#### [Text block]
--------------------------------

Interior
Chapter 7
Distributed Systems
Management Architecture
Version 2.0

Chapter 7. Distributed Systems Management Architecture
7.1 Introduction and Background
Principle 1: Provide Reliable Metrics
Principle
2: Maintain Network Interoperability
Principle
3: Support Business
Continuity
Principle
4: Information Access
Principle 5: Reuse Technology Components
Principle
6: Support Security, Privacy
and Confidentiality
7.3.1 Authentication / Single Sign-on
(SSO)
7.3.2 Supporting Network Services
The focus of the Interior Enterprise Architecture is on providing guidance for information technology (IT) issues and initiatives that are Interior-wide or multi-bureau in scope. The Distributed Systems Management (DSM) architecture defines how the hardware and software components of the environment will be controlled. Perhaps more than any other domain, the success of distributed systems management depends upon comprehensive governance policies, procedures and processes being in place and enforced.
If used correctly, the Interior Enterprise Architecture will act as a catalyst for those looking to capitalize on its contents and better understand the full meaning of its guidance. This understanding will permit IT personnel to better engage the non-IT organization in discussions around tradeoffs and priorities within the proper governance structure (e.g., Management Improvement Team (MIT), Information Technology Management Committee)). The Interior Enterprise Architecture is not intended to be the “last word” (e.g., some automated checklist for product selection). It is intended to be one of the “first words” to assure that Interior’s mission priorities and its IT priorities remain closely aligned.
Because Interior is incorporating the OMB’s Federal Enterprise Architecture (FEA) models, the technical guidance provided by the subject area experts within a domain spans both the Service Component Reference Model (SRM) as well as the Technical Reference Model (TRM). For the Distributed Systems Management domain, the SRM elements are as follows:
Service Domain(s): The Back Office Services Domain defines the set of capabilities that support the management of enterprise planning and transactional-based functions.

--------------------------------

#### [Listing]
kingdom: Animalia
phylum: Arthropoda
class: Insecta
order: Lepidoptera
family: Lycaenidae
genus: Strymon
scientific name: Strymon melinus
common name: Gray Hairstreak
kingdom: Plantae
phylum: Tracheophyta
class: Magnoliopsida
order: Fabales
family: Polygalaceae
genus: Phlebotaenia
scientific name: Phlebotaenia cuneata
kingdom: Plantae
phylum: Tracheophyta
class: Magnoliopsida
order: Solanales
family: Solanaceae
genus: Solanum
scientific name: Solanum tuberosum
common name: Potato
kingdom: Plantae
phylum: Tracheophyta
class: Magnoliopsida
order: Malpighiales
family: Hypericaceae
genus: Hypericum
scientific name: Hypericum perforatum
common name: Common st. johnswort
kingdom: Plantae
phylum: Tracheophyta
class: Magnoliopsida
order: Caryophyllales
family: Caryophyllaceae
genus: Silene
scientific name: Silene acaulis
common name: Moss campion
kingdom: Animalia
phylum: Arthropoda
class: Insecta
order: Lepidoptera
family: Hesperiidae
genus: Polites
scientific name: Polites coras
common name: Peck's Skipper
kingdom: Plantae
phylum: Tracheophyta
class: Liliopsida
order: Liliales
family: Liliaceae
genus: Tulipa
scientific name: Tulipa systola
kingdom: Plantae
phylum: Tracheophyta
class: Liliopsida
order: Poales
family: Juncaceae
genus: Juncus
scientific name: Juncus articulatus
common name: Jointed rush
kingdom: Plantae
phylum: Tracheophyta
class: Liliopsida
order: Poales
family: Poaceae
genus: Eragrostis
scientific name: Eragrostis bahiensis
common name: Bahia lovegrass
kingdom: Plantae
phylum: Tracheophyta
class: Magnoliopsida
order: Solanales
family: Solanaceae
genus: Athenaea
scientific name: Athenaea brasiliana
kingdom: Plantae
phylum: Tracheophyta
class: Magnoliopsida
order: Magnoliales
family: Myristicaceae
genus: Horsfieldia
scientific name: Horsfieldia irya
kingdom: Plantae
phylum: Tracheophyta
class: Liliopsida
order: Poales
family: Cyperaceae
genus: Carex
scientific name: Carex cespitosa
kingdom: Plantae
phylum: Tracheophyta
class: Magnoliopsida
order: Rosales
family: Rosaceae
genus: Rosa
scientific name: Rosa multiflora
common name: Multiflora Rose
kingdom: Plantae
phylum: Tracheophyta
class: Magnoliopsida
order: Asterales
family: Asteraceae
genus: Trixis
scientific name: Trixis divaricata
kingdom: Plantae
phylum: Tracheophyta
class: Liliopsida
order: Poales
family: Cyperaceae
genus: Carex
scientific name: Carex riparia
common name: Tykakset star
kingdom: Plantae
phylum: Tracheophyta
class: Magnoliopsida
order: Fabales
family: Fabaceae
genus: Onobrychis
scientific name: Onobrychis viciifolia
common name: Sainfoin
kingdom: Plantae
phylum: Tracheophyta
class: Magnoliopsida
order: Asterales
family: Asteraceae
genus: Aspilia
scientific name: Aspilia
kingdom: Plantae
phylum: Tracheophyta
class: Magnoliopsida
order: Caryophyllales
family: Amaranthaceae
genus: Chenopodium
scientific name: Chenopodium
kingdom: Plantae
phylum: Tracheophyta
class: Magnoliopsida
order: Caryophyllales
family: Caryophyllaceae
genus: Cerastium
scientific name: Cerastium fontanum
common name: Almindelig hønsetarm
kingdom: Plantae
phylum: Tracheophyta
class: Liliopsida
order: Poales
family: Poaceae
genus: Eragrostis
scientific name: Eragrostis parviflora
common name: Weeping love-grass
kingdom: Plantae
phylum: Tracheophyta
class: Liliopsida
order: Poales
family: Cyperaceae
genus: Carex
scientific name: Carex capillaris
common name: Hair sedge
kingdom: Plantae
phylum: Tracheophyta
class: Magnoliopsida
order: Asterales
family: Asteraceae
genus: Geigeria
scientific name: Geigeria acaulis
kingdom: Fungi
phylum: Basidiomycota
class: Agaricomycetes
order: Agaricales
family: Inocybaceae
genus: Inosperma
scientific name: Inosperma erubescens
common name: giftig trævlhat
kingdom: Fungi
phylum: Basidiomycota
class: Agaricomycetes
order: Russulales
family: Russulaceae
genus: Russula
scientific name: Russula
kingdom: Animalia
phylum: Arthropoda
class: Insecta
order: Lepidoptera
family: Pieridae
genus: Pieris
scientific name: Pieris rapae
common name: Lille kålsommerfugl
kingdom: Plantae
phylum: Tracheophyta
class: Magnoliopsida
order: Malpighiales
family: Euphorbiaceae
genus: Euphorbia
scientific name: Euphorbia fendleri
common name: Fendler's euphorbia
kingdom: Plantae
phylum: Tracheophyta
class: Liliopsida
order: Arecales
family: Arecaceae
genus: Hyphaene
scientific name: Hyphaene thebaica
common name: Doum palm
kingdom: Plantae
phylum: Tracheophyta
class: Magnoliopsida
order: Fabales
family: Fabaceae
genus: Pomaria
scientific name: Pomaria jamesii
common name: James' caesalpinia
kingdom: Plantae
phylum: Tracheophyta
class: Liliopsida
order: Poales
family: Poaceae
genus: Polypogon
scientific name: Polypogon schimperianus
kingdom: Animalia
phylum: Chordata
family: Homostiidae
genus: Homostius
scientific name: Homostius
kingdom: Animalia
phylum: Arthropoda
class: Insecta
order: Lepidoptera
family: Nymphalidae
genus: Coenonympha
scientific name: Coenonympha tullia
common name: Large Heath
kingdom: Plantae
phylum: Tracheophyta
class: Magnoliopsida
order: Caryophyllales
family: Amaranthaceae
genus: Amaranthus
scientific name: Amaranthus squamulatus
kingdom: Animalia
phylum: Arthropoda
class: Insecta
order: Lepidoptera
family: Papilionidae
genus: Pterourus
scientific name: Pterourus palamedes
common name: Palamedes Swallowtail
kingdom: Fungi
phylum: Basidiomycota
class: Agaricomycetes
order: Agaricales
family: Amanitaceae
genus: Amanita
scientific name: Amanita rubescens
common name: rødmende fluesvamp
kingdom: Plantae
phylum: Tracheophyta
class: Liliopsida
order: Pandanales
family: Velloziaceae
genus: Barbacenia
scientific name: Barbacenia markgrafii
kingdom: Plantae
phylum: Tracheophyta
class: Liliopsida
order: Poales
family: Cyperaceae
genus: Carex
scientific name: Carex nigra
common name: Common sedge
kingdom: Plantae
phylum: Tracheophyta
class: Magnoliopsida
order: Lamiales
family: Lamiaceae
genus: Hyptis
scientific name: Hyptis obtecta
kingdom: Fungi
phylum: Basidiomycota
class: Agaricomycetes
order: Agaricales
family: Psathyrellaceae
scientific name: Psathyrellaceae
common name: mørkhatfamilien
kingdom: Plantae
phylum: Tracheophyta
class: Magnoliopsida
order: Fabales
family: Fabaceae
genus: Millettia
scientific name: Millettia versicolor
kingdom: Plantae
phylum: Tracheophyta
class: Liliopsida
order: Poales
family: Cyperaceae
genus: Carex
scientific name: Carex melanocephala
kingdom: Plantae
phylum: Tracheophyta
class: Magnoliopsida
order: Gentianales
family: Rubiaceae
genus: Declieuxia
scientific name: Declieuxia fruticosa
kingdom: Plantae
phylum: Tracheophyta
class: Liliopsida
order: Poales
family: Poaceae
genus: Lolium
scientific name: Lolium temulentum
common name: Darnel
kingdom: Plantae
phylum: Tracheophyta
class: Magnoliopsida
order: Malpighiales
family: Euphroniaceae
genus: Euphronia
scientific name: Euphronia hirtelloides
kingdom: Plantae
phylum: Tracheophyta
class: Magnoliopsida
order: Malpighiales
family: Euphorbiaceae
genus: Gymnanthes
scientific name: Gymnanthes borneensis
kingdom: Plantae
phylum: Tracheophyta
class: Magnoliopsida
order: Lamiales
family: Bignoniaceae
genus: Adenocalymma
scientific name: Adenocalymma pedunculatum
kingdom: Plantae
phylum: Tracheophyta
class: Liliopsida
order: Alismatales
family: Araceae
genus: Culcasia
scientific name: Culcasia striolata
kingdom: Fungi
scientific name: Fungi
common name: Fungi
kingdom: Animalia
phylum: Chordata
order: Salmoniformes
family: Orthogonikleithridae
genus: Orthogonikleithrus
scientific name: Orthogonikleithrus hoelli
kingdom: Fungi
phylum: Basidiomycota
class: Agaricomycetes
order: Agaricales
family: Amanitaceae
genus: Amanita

--------------------------------

#### [Exercise set]
1) Reproduce the part of the Distributed Systems Management chapter that opens with the words containing "If used correctly, the" and closes with "remain closely aligned.".
2) Write the next part of the Distributed Systems Management chapter, picking up after its final sentence.

#### [Written responses]
1)
If used correctly, the Interior Enterprise Architecture will act as a catalyst for those looking to capitalize on its contents and better understand the full meaning of its guidance. This understanding will permit IT personnel to better engage the non-IT organization in discussions around tradeoffs and priorities within the proper governance structure (e.g., Management Improvement Team (MIT), Information Technology Management Committee)). The Interior Enterprise Architecture is not intended to be the “last word” (e.g., some automated checklist for product selection). It is intended to be one of the “first words” to assure that Interior’s mission priorities and its IT priorities remain closely aligned.

2)
The Customer Services Domain defines the set of capabilities that are directly related to an internal or external customer, the business’ interaction with the customer, and the customer driven activities or functions. The Customer Services domain represents those capabilities and services that are at the front end of a business, and interface at varying levels with the customer.
The Support Services Domain defines the set of cross-functional capabilities that can be leveraged independent of Service Domain objective and / or mission.
The Business Management Services Domain defines the set of capabilities that support the management of business functions and organizational activities that maintain continuity across the business and value chain participants. The Business Management Services domain represents those capabilities and services that are necessary for projects, programs and planning within a business operation to successfully be managed.
Service Type(s): Assets / Materials Management – defines the set of capabilities that support the acquisition, oversight and tracking of an organization's assets.
Customer Relationship Management - defines the set of capabilities that are used to plan, schedule and control the activities between the customer and the enterprise both before and after a product or service is offered.
Communication - defines the set of capabilities that support the transmission of data, messages and information in multiple formats and protocols.
Customer Initiated Assistance - defines the set of capabilities that allow customers to proactively seek assistance and service from an organization.
Systems Management – defines the set of capabilities that support the administration and upkeep of an organization’s technology assets, including the hardware, software, infrastructure, licenses and components that comprise those assets.
Organizational Management – defines the set of capabilities that support both collaboration and communication within an organization.
Security Management – defines the set of capabilities that support the protection of an organization's hardware/software and related assets.
Component(s): Asset Cataloging / Identification – defines the set of capabilities that support the listing and specification of available assets.
Asset Transfer, Allocation, and Maintenance – defines the set of capabilities that support the movement, assignment, and replacement of assets.
Computers / Automation Management – defines the set of capabilities that support the identification, upgrade, allocation and replacement of physical devices, including servers and desktops, used to facilitate production and process-driven activities.
Facilities Management – defines the set of capabilities that support the construction, management and maintenance of facilities for an organization.
Property / Asset Management – defines the set of capabilities that support the identification, planning and allocation of an organization's physical capital and resources.
Contact Management – defines the set of capabilities that keep track of people and the related activities of an organization.
Customer Analytics - defines the set of capabilities that allow for the analysis of an organization's customers as well as the scoring of third party information as it relates to an organization’s customers.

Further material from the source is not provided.